Committee Against Bird Slaughter
- Formation: 1975
- Founded at: Germany
- Purpose: Animal Rights
- Website: www.komitee.de/en/

= Committee Against Bird Slaughter =

German non-governmental organization

The Committee Against Bird Slaughter (CABS) is an NGO established in 1975 in Germany to advocate against the illegal poaching of migratory birds in Europe. They claim to be the only organization in Europe with this specialization. They aid in removing traps, monitoring hunters, lobbying parliament on issues, and supporting relevant police efforts. In collaboration with other organizations CABS they have bird protection camps around hotspots of poaching.

== 1970–2000s ==
A small group of bird conservationists were inspired by circulating bird poaching photos in the 1970s, and established CABS in 1975. They created a campaign called "No vacation where birds are murdered" to hinder tourism in areas in Italy that had large amounts of bird hunting. Further campaigns ensued and over the years numerous bird species gained governmental protections and the EU Birds Directive due to the actions of CABS and similar groups. In 1980 they launched a campaign against bird trapping in Belgium and pigeon shooting competitions in Florence. Such protests led to bans and regulations placed in 1984. The early 80's carried a focus on wild bird trade in Germany through covert monitoring in underground trading. Illegal bird farms were closed down after a CABS advertising campaign upon discovery.

== 2000s–present ==
There are instances such as one in 2017 where members of CABS have been violently attacked by hunters.

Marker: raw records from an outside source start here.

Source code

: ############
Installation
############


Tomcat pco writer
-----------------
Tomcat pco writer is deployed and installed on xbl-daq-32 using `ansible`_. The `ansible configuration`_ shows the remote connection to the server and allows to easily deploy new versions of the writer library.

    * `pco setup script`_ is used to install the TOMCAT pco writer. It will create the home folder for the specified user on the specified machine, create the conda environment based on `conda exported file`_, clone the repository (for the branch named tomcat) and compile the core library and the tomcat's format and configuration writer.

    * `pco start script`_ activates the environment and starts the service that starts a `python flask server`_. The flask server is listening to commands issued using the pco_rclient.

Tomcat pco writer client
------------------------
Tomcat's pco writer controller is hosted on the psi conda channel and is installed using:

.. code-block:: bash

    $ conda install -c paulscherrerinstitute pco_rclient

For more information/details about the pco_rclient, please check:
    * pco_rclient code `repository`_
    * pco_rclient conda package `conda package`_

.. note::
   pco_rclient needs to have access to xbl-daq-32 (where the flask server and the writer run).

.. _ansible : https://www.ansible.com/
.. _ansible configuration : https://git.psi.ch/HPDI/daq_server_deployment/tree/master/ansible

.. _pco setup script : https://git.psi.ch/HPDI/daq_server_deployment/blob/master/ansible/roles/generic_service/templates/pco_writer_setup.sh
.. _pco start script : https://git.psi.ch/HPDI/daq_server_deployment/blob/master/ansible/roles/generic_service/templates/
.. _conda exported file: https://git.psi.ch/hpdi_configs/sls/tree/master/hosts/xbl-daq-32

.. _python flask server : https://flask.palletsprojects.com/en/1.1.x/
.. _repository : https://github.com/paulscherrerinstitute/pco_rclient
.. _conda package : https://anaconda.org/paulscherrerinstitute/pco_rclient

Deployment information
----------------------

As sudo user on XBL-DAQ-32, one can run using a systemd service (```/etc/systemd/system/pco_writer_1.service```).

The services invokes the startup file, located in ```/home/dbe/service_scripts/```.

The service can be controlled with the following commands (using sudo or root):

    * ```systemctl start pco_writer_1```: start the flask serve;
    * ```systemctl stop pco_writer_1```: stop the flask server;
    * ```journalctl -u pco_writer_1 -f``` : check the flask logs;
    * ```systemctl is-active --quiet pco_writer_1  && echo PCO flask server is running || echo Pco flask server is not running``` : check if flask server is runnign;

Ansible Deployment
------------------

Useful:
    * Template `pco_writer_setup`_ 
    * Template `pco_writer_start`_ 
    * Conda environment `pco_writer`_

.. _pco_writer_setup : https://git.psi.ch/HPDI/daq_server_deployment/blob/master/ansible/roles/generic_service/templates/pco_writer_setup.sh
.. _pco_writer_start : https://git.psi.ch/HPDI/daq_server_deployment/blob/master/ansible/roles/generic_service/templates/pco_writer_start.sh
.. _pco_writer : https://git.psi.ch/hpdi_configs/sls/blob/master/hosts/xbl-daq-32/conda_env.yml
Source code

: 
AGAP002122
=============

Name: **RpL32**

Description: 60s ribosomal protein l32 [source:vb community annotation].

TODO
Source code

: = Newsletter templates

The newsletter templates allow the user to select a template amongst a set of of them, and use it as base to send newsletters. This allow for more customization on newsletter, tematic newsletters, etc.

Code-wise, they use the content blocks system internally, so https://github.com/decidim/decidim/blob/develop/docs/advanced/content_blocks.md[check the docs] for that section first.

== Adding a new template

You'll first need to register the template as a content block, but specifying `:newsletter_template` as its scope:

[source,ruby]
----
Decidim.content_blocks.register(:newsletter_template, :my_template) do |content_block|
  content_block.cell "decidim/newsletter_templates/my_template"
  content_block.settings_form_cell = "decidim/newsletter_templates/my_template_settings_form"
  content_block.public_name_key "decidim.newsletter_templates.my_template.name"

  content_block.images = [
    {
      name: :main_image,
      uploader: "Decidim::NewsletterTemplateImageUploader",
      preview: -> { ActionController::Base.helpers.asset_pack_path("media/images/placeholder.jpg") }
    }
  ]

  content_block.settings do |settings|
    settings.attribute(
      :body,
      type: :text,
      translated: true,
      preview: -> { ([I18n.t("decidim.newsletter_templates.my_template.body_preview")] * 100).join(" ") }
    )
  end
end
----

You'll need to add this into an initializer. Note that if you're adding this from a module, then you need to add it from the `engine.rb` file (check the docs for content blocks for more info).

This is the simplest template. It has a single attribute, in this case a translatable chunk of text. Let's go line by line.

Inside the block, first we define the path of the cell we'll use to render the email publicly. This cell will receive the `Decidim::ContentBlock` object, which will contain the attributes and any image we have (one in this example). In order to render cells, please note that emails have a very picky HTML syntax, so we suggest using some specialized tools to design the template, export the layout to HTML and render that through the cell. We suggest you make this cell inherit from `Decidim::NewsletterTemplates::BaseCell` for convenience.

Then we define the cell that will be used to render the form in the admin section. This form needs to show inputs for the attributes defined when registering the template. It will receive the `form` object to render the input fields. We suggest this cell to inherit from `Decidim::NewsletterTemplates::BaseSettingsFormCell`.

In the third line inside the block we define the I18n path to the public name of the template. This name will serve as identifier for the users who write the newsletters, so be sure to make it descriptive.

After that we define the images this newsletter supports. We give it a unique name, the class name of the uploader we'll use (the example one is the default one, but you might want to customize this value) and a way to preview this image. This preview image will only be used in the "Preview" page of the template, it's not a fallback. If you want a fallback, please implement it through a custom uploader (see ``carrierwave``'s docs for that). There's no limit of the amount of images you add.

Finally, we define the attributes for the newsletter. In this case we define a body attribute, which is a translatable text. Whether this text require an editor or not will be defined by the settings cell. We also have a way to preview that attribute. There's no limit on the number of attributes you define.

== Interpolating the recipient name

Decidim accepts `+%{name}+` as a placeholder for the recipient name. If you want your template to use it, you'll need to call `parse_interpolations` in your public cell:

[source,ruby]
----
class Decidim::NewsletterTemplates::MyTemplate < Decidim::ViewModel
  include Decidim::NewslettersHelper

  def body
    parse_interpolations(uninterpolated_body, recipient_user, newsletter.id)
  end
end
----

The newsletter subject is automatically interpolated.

Starting in 2017 CABS in congregation with the Society for the Protection of Nature in Lebanon lobbied Lebanon's government for stricter anti-poaching laws.

In August 2019 CABS discovered eight illegal underwater bird trapping sites through a major reconnaissance operation.

Due to reduced police resources during the 2020 Coronavirus pandemic, CABS has had reduced effectivity on a surge in poachers. They had to close down most bird protection camps and operations.